The GGO is resisting. “One of the reasons grapegrowers in Ontario have been fairly successful is because we’ve been able to maintain a collective approach and, quite frankly, I don’t see that changing in the short term,” she said. “We believe growers have been made vulnerable to wineries taking advantage of their position by cutting contracts mid-season and want to make sure that the growers’ position and their organization are not weakened any further.”
Patience on the part of the WGA seems to be already wearing thin after only a few discussions. Last week, Andrew Peller Ltd., Colio Estate Wines, Magnotta Winery and Vincor Canada issued letters to growers stating that contracts would be renegotiated and purchases likely reduced as a result of a levy that comes into effect this July. The 10-percent levy is another reason the WGA members broke ranks with the WCO. It will be placed on every bottle of CIC wine sold in winery-owned retail stores. (Only the wineries with the licenses that predate free trade have the right to run these retail stores.) The levy is expected to collect $11.67 million (CAN$12 million) annually that will be poured into VQA-supportive initiatives.
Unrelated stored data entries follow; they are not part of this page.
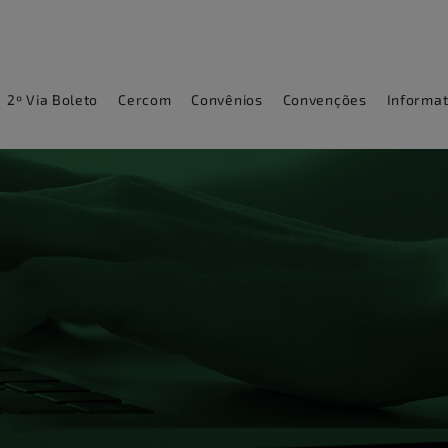
2º Via Boleto
Cercom
Convênios
Convenções
Informat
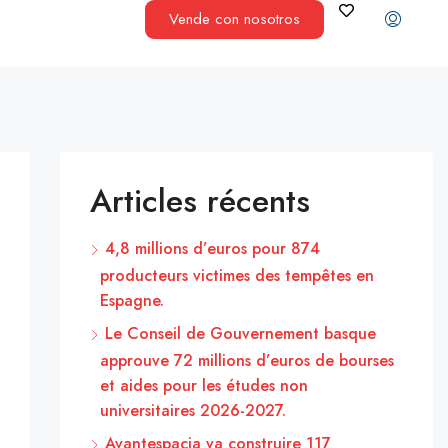
Vende con nosotros
Articles récents
4,8 millions d’euros pour 874
producteurs victimes des tempêtes en
Espagne.
Le Conseil de Gouvernement basque
approuve 72 millions d’euros de bourses
et aides pour les études non
universitaires 2026-2027.
Avantespacia va construire 117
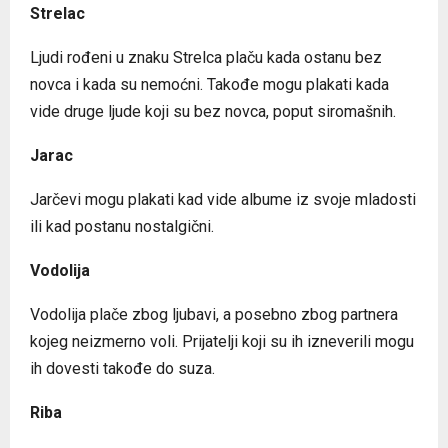
Strelac
Ljudi rođeni u znaku Strelca plaču kada ostanu bez
novca i kada su nemoćni. Takođe mogu plakati kada
vide druge ljude koji su bez novca, poput siromašnih.
Jarac
Jarčevi mogu plakati kad vide albume iz svoje mladosti
ili kad postanu nostalgični.
Vodolija
Vodolija plače zbog ljubavi, a posebno zbog partnera
kojeg neizmerno voli. Prijatelji koji su ih izneverili mogu
ih dovesti takođe do suza.
Riba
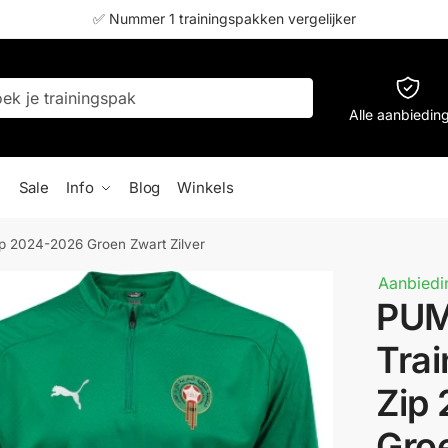
✅ Nummer 1 trainingspakken vergelijker
Alle aanbiedin
Sale
Info
Blog
Winkels
p 2024-2026 Groen Zwart Zilver
Aanbiedi
PUM
Trai
Zip
Groe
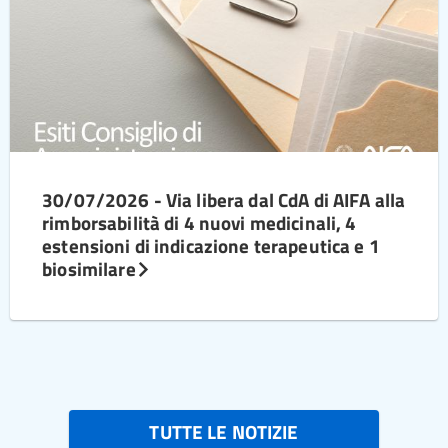
30/07/2026 - Via libera dal CdA di AIFA alla
rimborsabilità di 4 nuovi medicinali, 4
estensioni di indicazione terapeutica e 1
biosimilare
TUTTE LE NOTIZIE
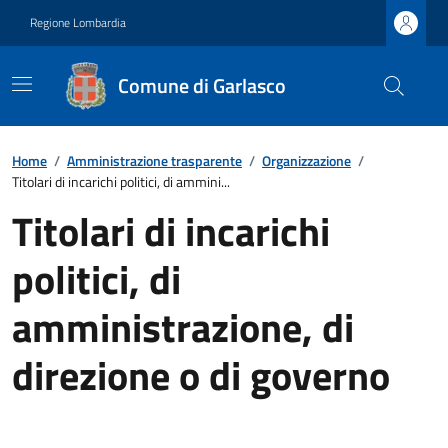
Regione Lombardia
Comune di Garlasco
Home
/
Amministrazione trasparente
/
Organizzazione
/
Titolari di incarichi politici, di ammini...
Titolari di incarichi
politici, di
amministrazione, di
direzione o di governo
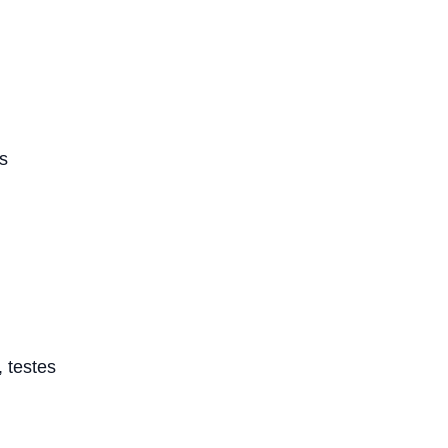
s
 testes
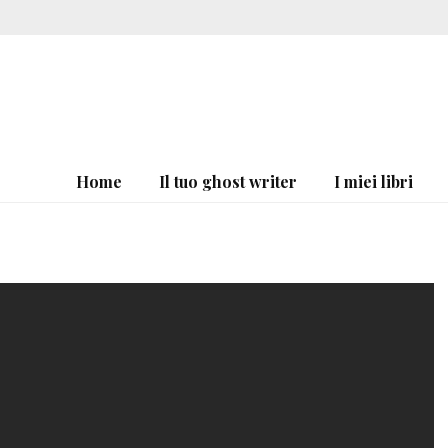
Home
Il tuo ghost writer
I miei libri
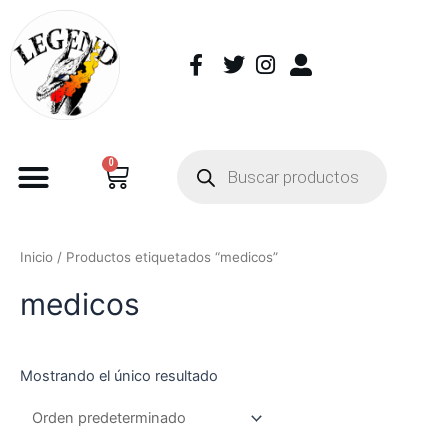
0
Inicio
/ Productos etiquetados “medicos”
medicos
Mostrando el único resultado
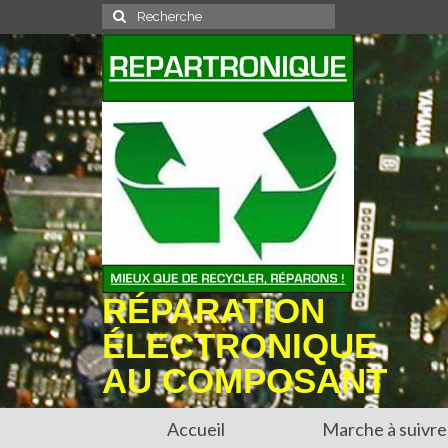
Rechercher
:
RÉPARATION
ÉLECTRONIQUE
AU COMPOSANT
Accueil
Marche à suivre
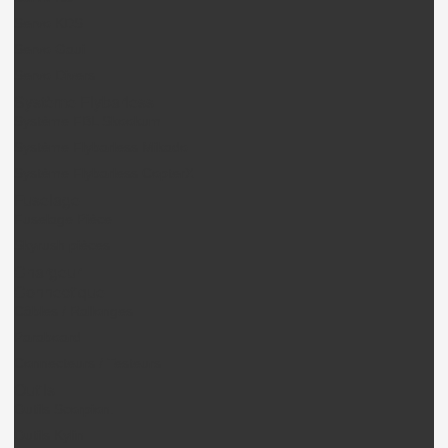
Servo KDS
Servo Gaui
Servo Divers
Système Flybarless
Système FBL Skookum
Système Flybarless Mikado
Système Flybarless CopterX
Fuselage
Fuselage Pièce
Skyrush pièces
Chargeur
Connectique
Câbles / Rallonges
Paraboard
Connecteurs / Testeurs
Outils
Outils Scorpion.
Outils Kylin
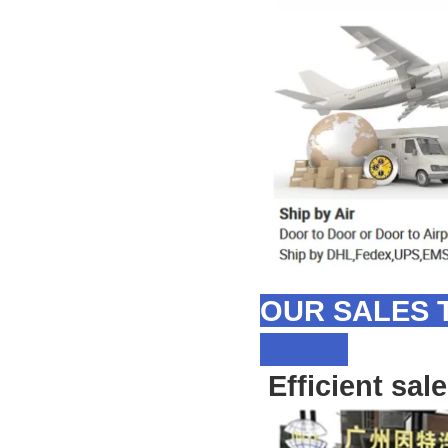
OUR SALES 
Efficient sal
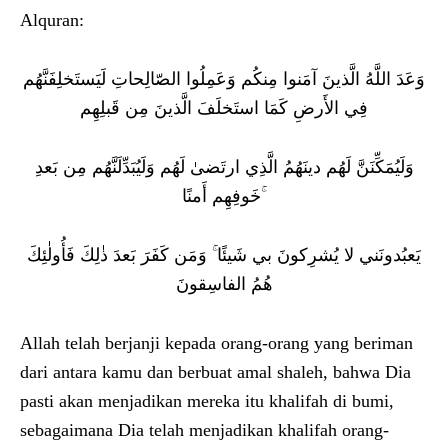
Alquran:
وَعَدَ اللَّهُ الَّذينَ آمَنوا مِنكُم وَعَمِلُوا الصّالِحاتِ لَيَستَخلِفَنَّهُم
فِي الأَرضِ كَمَا استَخلَفَ الَّذينَ مِن قَبلِهِم
وَلَيُمَكِّنَنَّ لَهُم دينَهُمُ الَّذِي ارتَضىٰ لَهُم وَلَيُبَدِّلَنَّهُم مِن بَعدِ
خَوفِهِم أَمنًا ۚ
يَعبُدونَني لا يُشرِكونَ بي شَيئًا ۚ وَمَن كَفَرَ بَعدَ ذٰلِكَ فَأُولٰئِكَ
هُمُ الفاسِقونَ
Allah telah berjanji kepada orang-orang yang beriman
dari antara kamu dan berbuat amal shaleh, bahwa Dia
pasti akan menjadikan mereka itu khalifah di bumi,
sebagaimana Dia telah menjadikan khalifah orang-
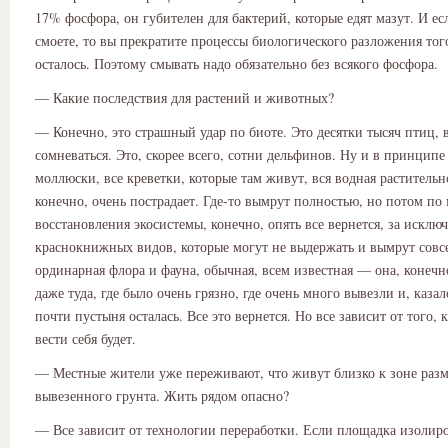
17% фосфора, он губителен для бактерий, которые едят мазут. И ес
смоете, то вы прекратите процессы биологического разложения того
осталось. Поэтому смывать надо обязательно без всякого фосфора.
— Какие последствия для растений и животных?
— Конечно, это страшный удар по биоте. Это десятки тысяч птиц, 
сомневаться. Это, скорее всего, сотни дельфинов. Ну и в принципе 
моллюски, все креветки, которые там живут, вся водная растительн
конечно, очень пострадает. Где-то вымрут полностью, но потом по
восстановления экосистемы, конечно, опять все вернется, за исклю
краснокнижных видов, которые могут не выдержать и вымрут совсе
ординарная флора и фауна, обычная, всем известная — она, конечн
даже туда, где было очень грязно, где очень много вывезли и, каза
почти пустыня осталась. Все это вернется. Но все зависит от того, 
вести себя будет.
— Местные жители уже переживают, что живут близко к зоне раз
вывезенного грунта. Жить рядом опасно?
— Все зависит от технологии переработки. Если площадка изолир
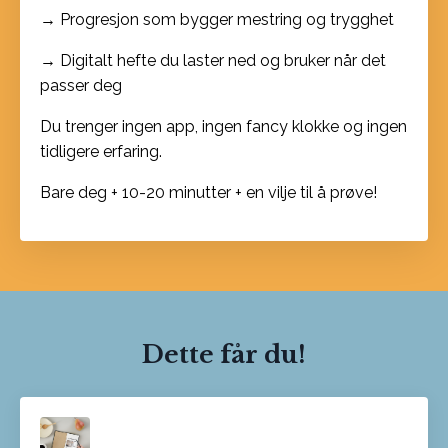
→ Progresjon som bygger mestring og trygghet
→ Digitalt hefte du laster ned og bruker når det
passer deg
Du trenger ingen app, ingen fancy klokke og ingen
tidligere erfaring.
Bare deg + 10-20 minutter + en vilje til å prøve!
Dette får du!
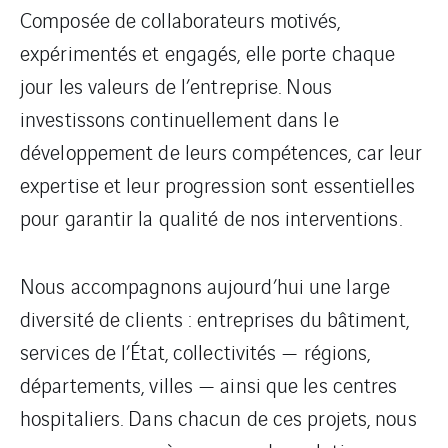
Composée de collaborateurs motivés,
expérimentés et engagés, elle porte chaque
jour les valeurs de l’entreprise. Nous
investissons continuellement dans le
développement de leurs compétences, car leur
expertise et leur progression sont essentielles
pour garantir la qualité de nos interventions.
Nous accompagnons aujourd’hui une large
diversité de clients : entreprises du bâtiment,
services de l’État, collectivités — régions,
départements, villes — ainsi que les centres
hospitaliers. Dans chacun de ces projets, nous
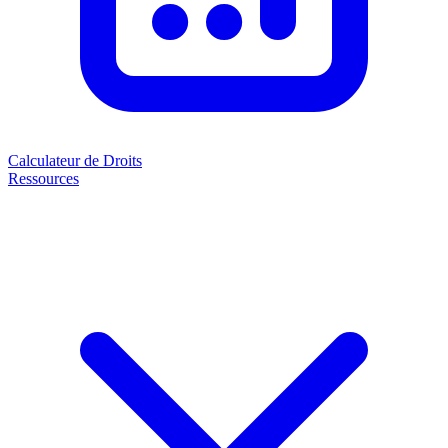
Calculateur de Droits
Ressources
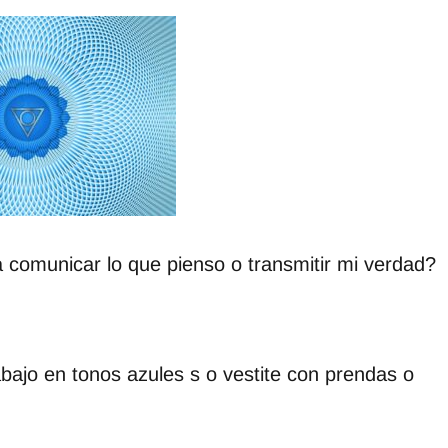
comunicar lo que pienso o transmitir mi verdad?
abajo en tonos azules s o vestite con prendas o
WGA members say they can ill-afford the levy at a time when sales have slowed and global competition is fiercer than ever. “We’re up against bottles of wine that cost $7.45 because other governments around the world are supporting wine products directly or indirectly,” Bristow said. However, the GGO has been quick to point out that the levy results in only a 10 percent reduction in “the tax advantage” on blended wine sold in winery retail stores, which already benefit from much lower government taxes than wine sold through the Liquor Control Board of Ontario (LCBO).
Currently an $8.00 bottle of wine sold through the LCBO incurs $5.10 in taxes and levies, compared to the $2.07 on the same bottle sold in a winery retail store. The new 10-percent surtax will increase the overall levy to $2.72.
“I’m worried the focus is being placed on taking the price out of growers instead of working together to build VQA sales and own 51 percent of our market instead of the current 43 to 44 per cent,” Zimmerman said. “I know it won’t be easy, but that should be the government and industry’s target, and why Ontario is introducing the levy on CIC products sold at retail winery stores.”
“We should be bottling our grapes instead of dropping them on the ground,” she added. “We can’t tout ourselves as a world-class wine region until we own our market.”